Marty Faye, 35, is a short, brash Chicago pitchman who believes that the surest way to make good in TV is to get the people to hate you. In his two months as proprietor of Marty's Morgue, a local interview show over Chicago's station WBKB. he has cheerfully managed to provoke daily threats of violence; in addition, he has brought down around his balding head the wrath of the town's teenagers, who bombard him with up to 1,00 letters a week for butchering their sacred cows on the air.
Faye begins his late-hour (11:30 p.m.), Sunday through Thursday inquisition by pointing to a pasteboard morgue and sneering adenoidally: "This is where I bury the people I don't like." As Chicagoans look on with mixed fascination and disgust, he proceeds to poke at the privacy and the professional talents of well-known figures in the popular-music industry, whether they are guests on the show or not.
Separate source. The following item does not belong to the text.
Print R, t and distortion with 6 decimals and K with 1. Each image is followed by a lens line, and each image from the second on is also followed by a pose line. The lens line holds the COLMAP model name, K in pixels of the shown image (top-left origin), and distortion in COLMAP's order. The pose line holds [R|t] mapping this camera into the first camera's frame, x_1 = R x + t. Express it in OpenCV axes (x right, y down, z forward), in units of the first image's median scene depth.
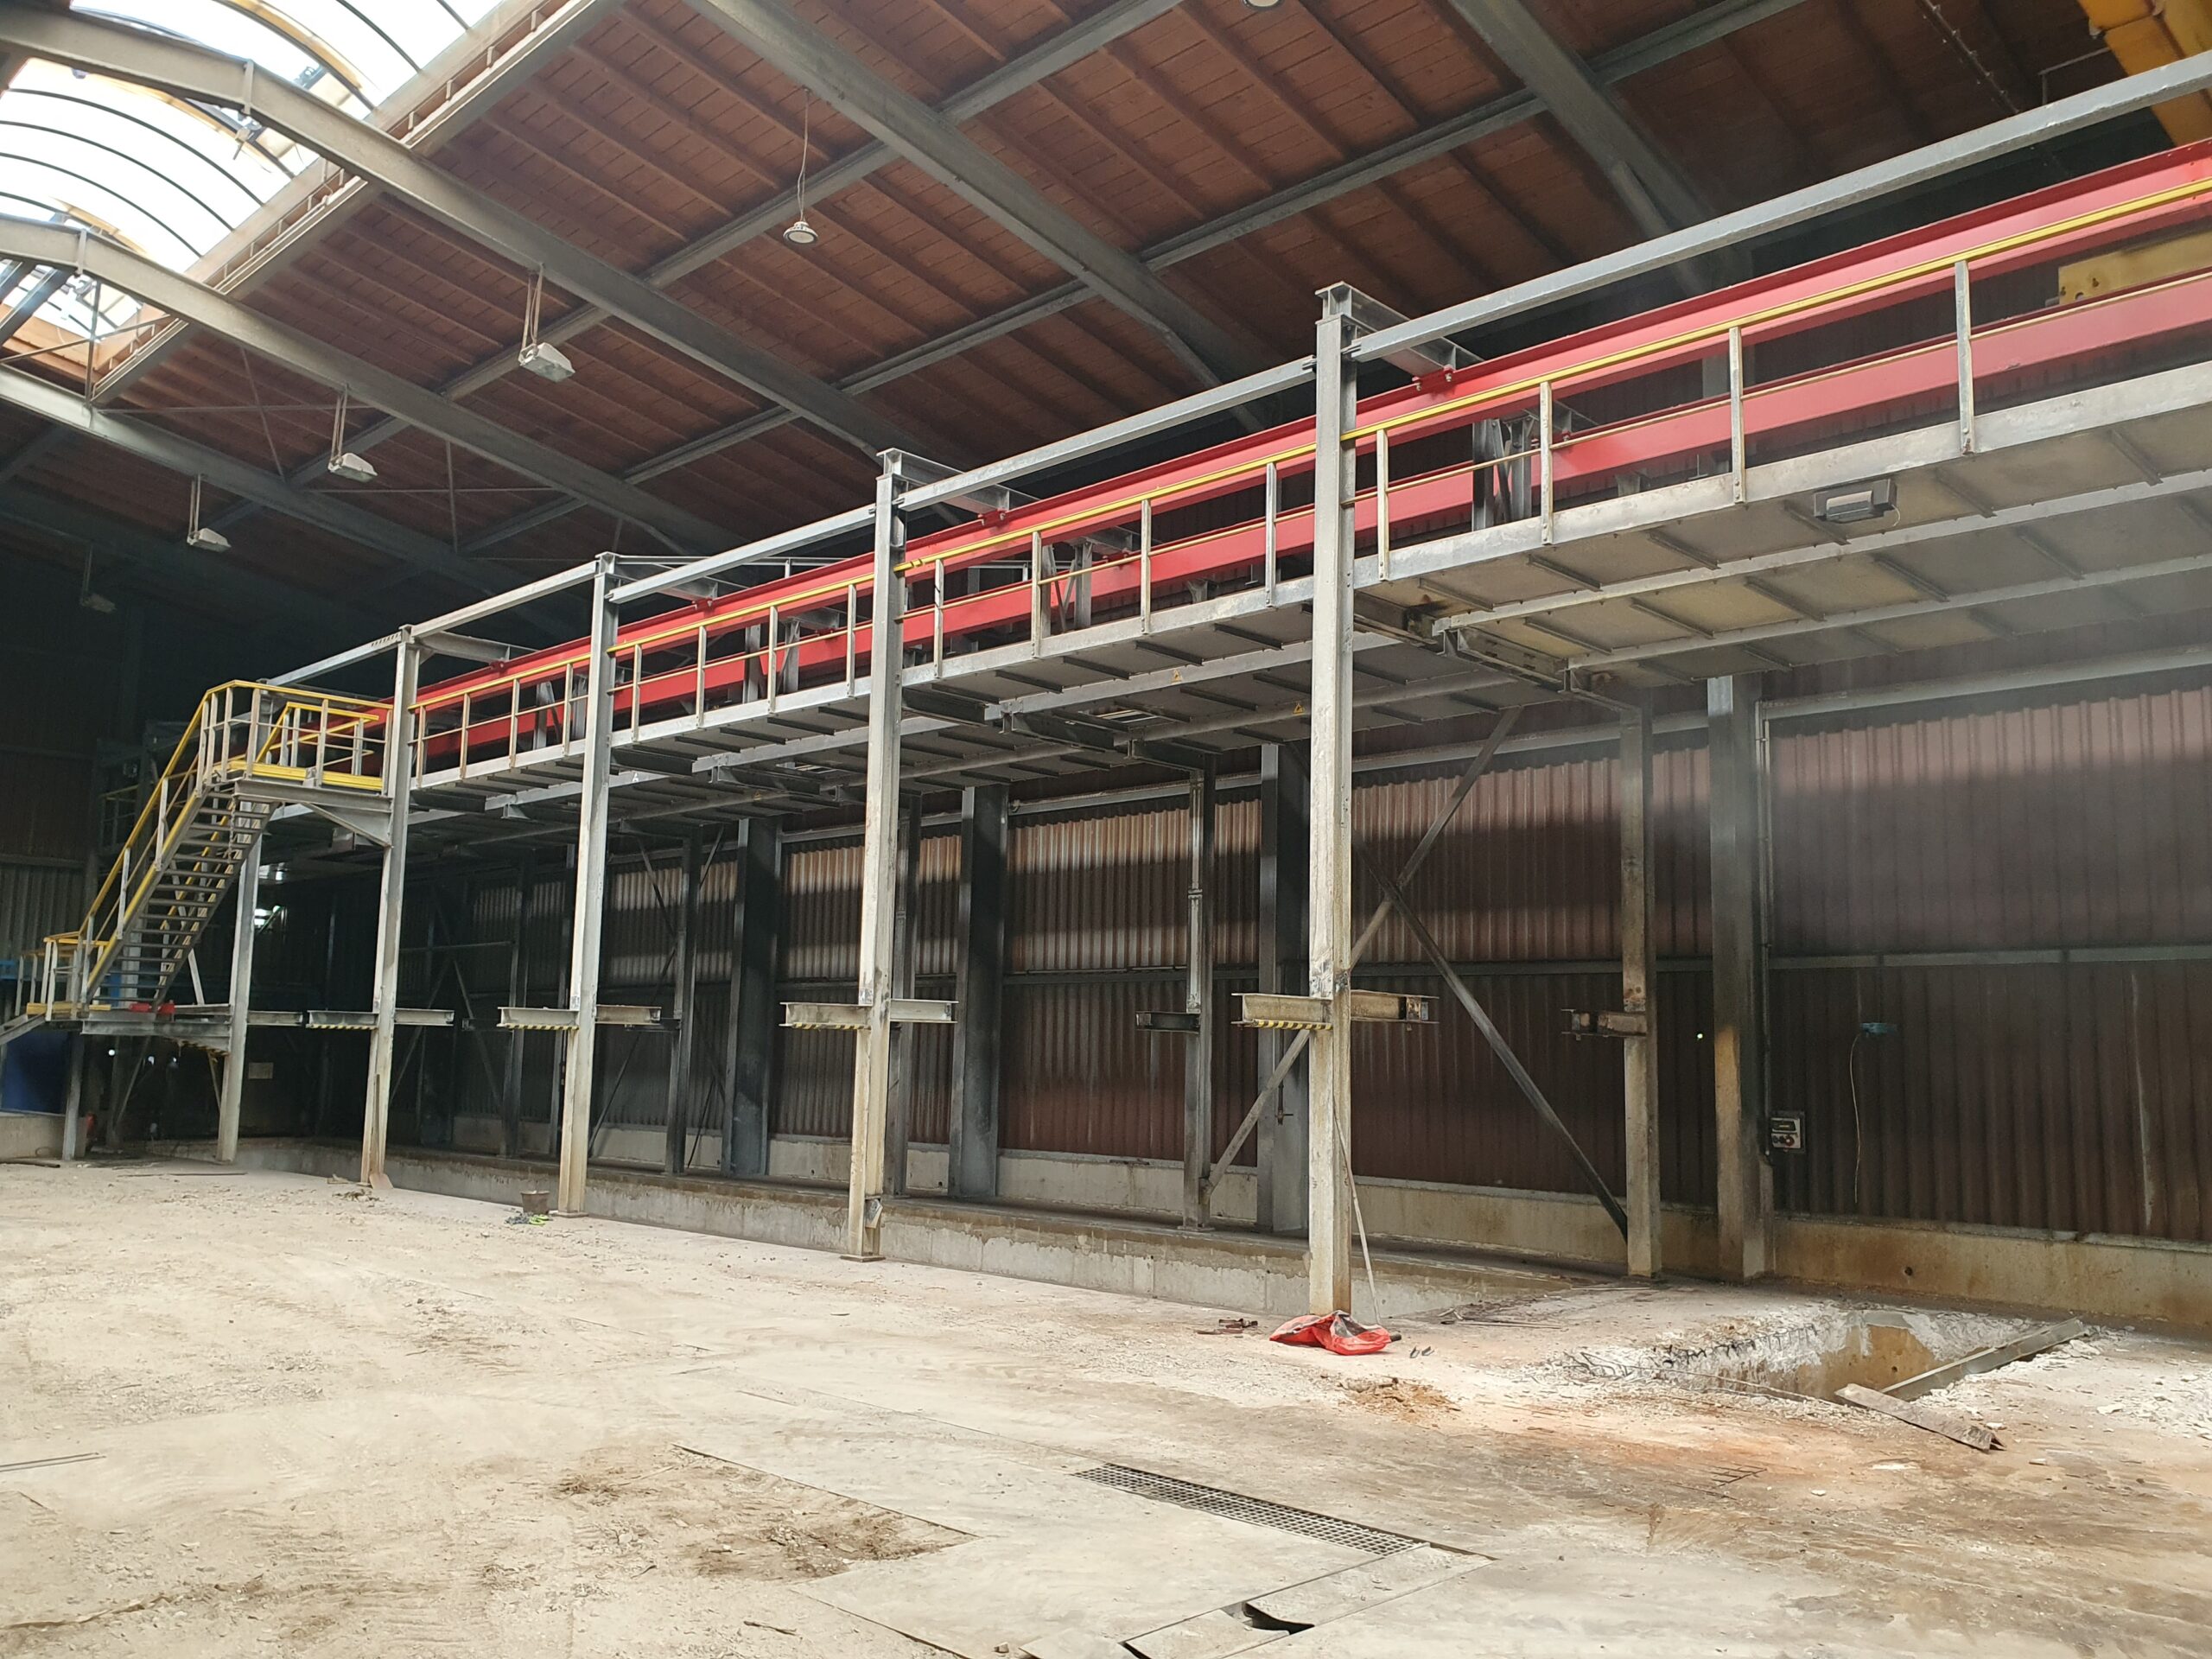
lens RADIAL K [[1703.9, 0, 1179.3], [0, 1703.9, 855.6], [0, 0, 1]] dist [-0.002196, -0.000052]
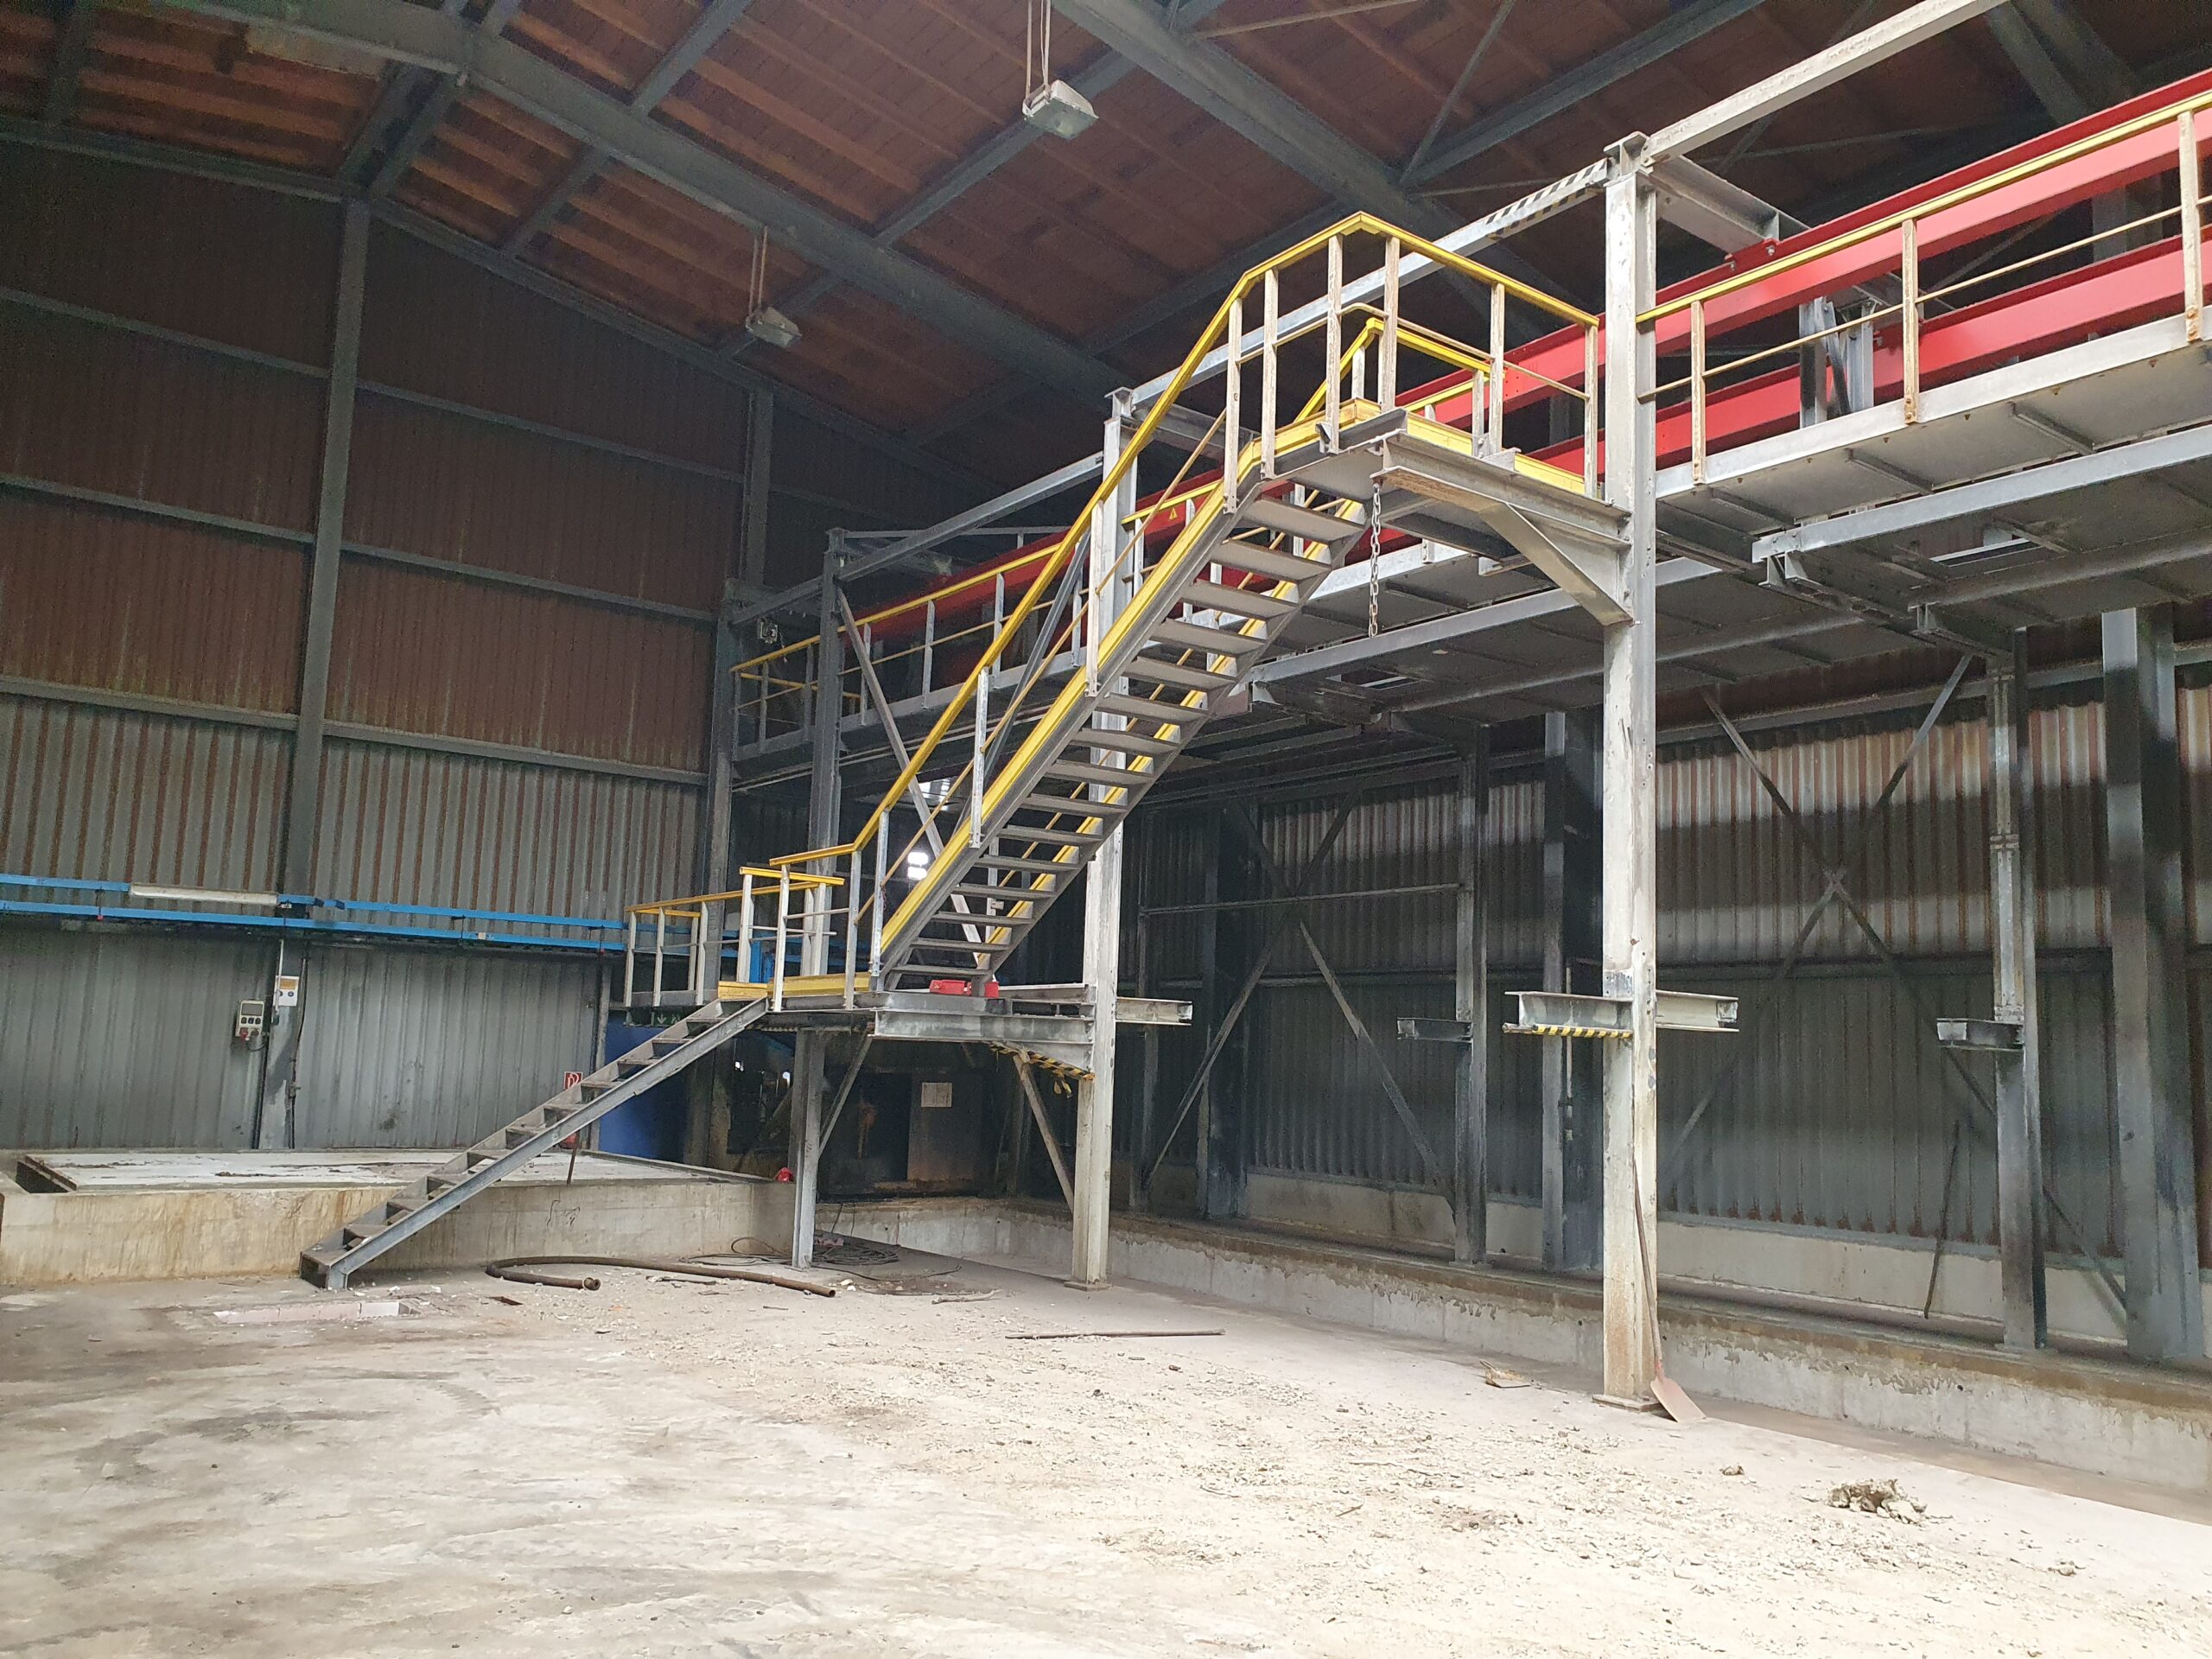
lens RADIAL K [[1677.6, 0, 1106.0], [0, 1677.6, 829.5], [0, 0, 1]] dist [0.091395, -0.161781]
pose [[0.982614, -0.008211, -0.185478, -0.829533], [0.003703, 0.999690, -0.024637, 0.094292], [0.185623, 0.023522, 0.982340, 0.875802]]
Some typical Faye autopsies: Eddie Fisher "sings with as much animation as a dead fish"; Elvis Presley is "a bouncing orangutan, a musical degenerate"; Tab Hunter's "squeak is a travesty, a horror." Of his own sister. Cafe Singer Frances Faye, he cracked: "She's really not my sister; she's my father."
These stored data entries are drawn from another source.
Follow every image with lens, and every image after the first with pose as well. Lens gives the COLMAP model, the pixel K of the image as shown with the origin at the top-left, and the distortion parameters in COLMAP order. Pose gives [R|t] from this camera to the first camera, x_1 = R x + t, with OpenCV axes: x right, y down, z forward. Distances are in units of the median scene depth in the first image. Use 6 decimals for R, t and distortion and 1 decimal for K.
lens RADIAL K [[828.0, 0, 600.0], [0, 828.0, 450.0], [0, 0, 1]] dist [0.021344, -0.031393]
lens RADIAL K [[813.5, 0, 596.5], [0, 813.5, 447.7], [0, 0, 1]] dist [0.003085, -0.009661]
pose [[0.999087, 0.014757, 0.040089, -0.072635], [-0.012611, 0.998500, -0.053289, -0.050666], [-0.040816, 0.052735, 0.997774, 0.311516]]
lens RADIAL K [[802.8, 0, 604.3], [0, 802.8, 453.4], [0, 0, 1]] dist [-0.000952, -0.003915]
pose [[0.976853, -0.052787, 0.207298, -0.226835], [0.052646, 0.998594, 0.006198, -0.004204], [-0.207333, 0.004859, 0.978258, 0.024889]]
Despite his crudities. Faye has eight TV sponsors, because he can assure them of a good-sized audience. His mail is chiefly the poison-pen type: "Die! Die! Die!" urged one letter writer last week. Said another: "You are a splendid example of the fact that in order to have free speech we must tolerate its abuse by idiots." In a recent charity appearance before 62,500 people at Soldier Field, Faye fans pelted him with coins, ice cream, paper cups and jeers. Grabbing a microphone, he bellowed: "I want you to know that whatever you think of me I think of you."